## [TASK DESCRIPTION]
Repeat every record below exactly, leaving out the pictures.

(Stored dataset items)
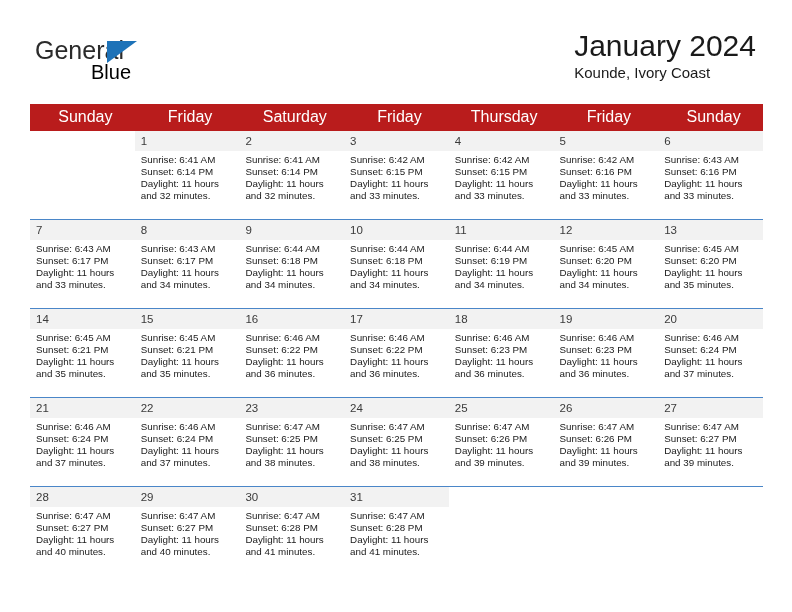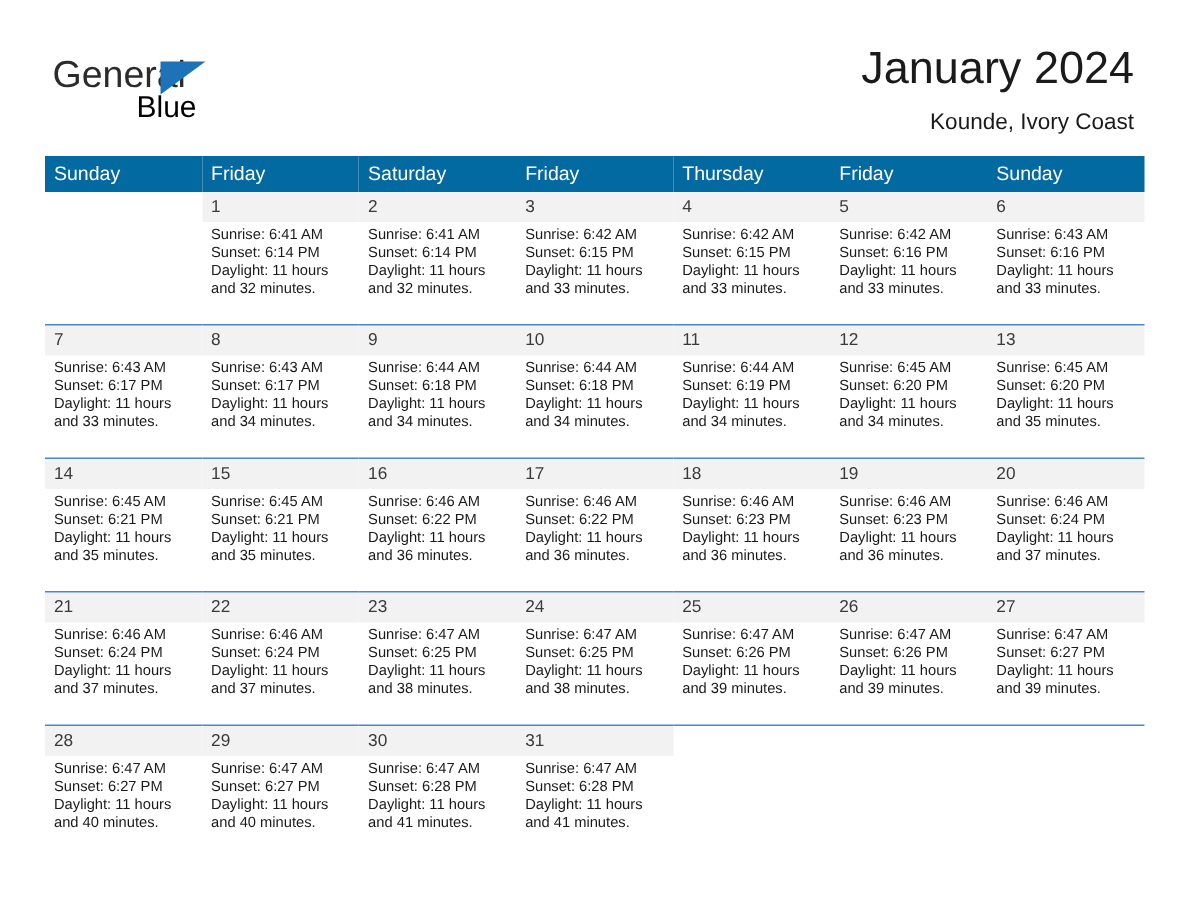--- a/index.html
+++ b/index.html
@@ -70,7 +70,6 @@
     position: absolute;
     right: 36px;
     top: 28px;
-    text-align: right;
   }
   .title-main {
     font-size: 30px;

## [RESULT OF THE EXERCISE]
--- a/index.html
+++ b/index.html
@@ -70,7 +70,6 @@
     position: absolute;
     right: 36px;
     top: 28px;
-    text-align: right;
   }
   .title-main {
     font-size: 30px;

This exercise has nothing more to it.